E ::= R | E /\ E | E \/ E | 11 | [H] | 'x=y'

I allow H to be empty, so I omitted 00 = [], 01 = 11 \/ [] and 10 = 11 /\ []

Conjecture: we have enough rewrite rules to achieve this normal form.

Some of the disjuncts will be conjunctive queries (CQ) and some will not. There are three reasons why some are not in CQ: (1) the result may be always empty, (2) the result is (infinitely) wide and (3) the result is (infinitely) long.

Conjecture: if a disjunct always returns an empty result it can be rewritten to []

That would take care disjuntionts with problem (1). For the other two problems I conjecture the following:

Conjecture: if a disjunct returns a wide or long result it can be rewritten to r /\ W or r /\ W /\ 11 where r is a query in CQ and W a conjunction of 'x=y's such that x and y are not in A(r).
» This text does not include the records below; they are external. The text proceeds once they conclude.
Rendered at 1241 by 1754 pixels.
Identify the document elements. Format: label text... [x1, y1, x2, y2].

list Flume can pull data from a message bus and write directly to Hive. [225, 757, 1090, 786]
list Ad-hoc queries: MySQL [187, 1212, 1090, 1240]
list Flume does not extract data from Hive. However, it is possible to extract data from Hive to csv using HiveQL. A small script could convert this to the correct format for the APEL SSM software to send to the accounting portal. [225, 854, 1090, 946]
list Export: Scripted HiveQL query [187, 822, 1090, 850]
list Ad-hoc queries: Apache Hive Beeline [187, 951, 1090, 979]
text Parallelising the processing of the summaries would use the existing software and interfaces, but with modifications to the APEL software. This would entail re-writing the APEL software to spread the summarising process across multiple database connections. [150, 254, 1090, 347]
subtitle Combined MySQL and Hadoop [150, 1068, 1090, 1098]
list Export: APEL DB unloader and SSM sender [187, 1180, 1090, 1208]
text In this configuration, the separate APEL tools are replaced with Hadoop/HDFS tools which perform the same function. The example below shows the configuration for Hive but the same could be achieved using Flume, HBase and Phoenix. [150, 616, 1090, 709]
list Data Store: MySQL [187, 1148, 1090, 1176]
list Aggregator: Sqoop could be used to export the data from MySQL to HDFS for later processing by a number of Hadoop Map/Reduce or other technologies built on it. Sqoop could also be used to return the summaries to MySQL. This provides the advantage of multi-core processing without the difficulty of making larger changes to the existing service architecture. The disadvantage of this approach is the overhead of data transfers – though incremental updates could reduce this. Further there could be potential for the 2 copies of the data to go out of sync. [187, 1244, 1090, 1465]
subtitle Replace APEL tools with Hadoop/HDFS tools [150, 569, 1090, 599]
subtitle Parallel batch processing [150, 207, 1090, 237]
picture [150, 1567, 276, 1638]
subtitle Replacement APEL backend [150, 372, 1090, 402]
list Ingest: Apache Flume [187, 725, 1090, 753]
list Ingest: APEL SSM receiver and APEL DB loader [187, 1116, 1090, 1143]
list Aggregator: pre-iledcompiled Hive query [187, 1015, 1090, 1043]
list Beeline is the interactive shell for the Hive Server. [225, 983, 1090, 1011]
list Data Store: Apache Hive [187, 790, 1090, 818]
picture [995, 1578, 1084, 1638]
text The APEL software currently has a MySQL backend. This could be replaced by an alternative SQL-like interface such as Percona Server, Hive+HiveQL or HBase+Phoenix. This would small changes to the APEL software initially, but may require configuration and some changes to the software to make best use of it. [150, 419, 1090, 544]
If this holds then we can probably split the problem in showing completeness for queries in CQ and for special queries such as W.

Conjecture: the rewrite rules are complete for boolean combinations of 'x=y's

So we can the concentrate on expressions that represent normal CQ's. We can think of those queries as expressed by Horn clauses or:

{ (c=x d=y) | R(a=x, b=x) /\ S(a=x, b=y) /\ T(a=y, b=z) }

In fact you might read that as a shorthand for our algebra where for
example

- S(a=x, b=y) denotes (S /\ 'a=x' /\ 'b=y') \/ [x,y]
- { (c=x d=y) | r } denotes (r /\ 'c=x' /\ 'd=y') \/ [c,d]

Conjecture: all disjuncts in CQ can be written in this form

Conjecture: the variables can be renamed with the rewriting rules.

Probably this requires that we have or can derive a rule like:

r /\ [H] = (r /\ 'x=y') \/ [H] where x and y not in H, and x in A(r) and y not in A(r)

We should also be able to make two variables the same:

r /\ [H] = ((r /\ 'x=y') \/ r) \/ [H]

Also needed is a rule to merge two queries:

{ (c=x d=y) | r1 } \/ { (c=x d=y) | r2 } = { (c=x d=y) | r1 \/ r2 }

- Jan Hidders